Data yang dihimpun BI untuk periode transaksi 2-4 Juni 2025 menunjukkan adanya dinamika pasar yang kompleks. Direktur Eksekutif Departemen Komunikasi BI, Ramdan Denny Prakoso, merinci bahwa total jual bersih investor asing di pasar saham mencapai Rp 3,98 triliun dan di SRBI sebesar Rp 5,69 triliun.

“Angka bersih Rp 4,48 triliun ini merupakan hasil kompensasi dari adanya pembelian bersih oleh investor asing di pasar SBN yang mencapai Rp 5,19 triliun pada periode yang sama,” jelas Ramdan, seperti dikutip dari publikasi resmi BI pada Sabtu (7/6/2025).

Secara kumulatif sejak awal tahun hingga 4 Juni 2025, pasar saham dan SRBI masih mencatatkan aliran modal asing keluar yang substansial, masing-masing Rp 46,67 triliun dan Rp 19,34 triliun.

Namun, daya tarik pasar SBN tetap kuat, dengan pembelian bersih asing yang mencapai Rp 46,70 triliun pada periode yang sama. Ini mengindikasikan preferensi investor asing terhadap instrumen obligasi pemerintah di tengah ketidakpastian pasar global.

Rupiah Menguat, CDS Turun: Indikator Sentimen Positif

Menariknya, meskipun net outflow terjadi, sentimen positif terhadap ekonomi Indonesia tercermin dari penguatan nilai tukar rupiah. Pada Kamis (5/6/2025), rupiah dibuka pada level Rp 16.250 per dolar Amerika Serikat, menguat dari penutupan sehari sebelumnya di Rp 16.285 per dolar AS.

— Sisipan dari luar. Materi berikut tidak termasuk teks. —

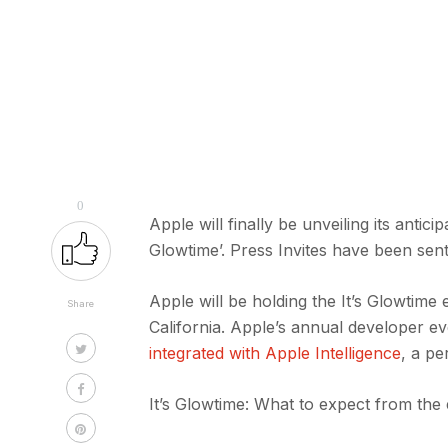
0
Apple will finally be unveiling its anti
Glowtime’. Press Invites have been sen
Apple will be holding the It’s Glowtime
Share
California. Apple’s annual developer 
integrated with Apple Intelligence
, a pe
It’s Glowtime: What to expect from the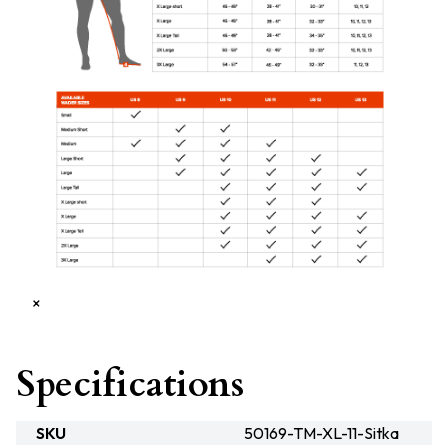
×
Specifications
SKU
50169-TM-XL-11-Sitka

Selain itu, premi risiko investasi Indonesia, yang diukur melalui Credit Default Swap (CDS) tenor 5 tahun, juga menunjukkan perbaikan. CDS Indonesia tercatat sebesar 76,99 basis poin (bps) hingga 4 Juni 2025, menurun dari 78,12 bps pada 30 Mei 2025. Penurunan CDS ini mengindikasikan persepsi risiko yang lebih rendah di mata investor global terhadap kemampuan Indonesia dalam memenuhi kewajiban utangnya.

Sejalan dengan itu, imbal hasil (yield) SBN tenor 10 tahun juga turun menjadi 6,78 persen pada Kamis (5/6/2025), dari 6,81 persen sehari sebelumnya. Penurunan yield SBN ini seringkali diartikan sebagai peningkatan permintaan atau ekspektasi pasar terhadap penurunan suku bunga di masa depan, yang menunjukkan kepercayaan investor.

Dukungan positif ini juga datang dari pelemahan indeks dolar Amerika Serikat (DXY) ke level 98,79 dan penurunan yield US Treasury Note 10 tahun ke 4,355 persen. Kondisi ini dapat mengurangi tekanan pada mata uang negara berkembang seperti rupiah dan membuat pasar obligasi Indonesia terlihat lebih atraktif secara relatif.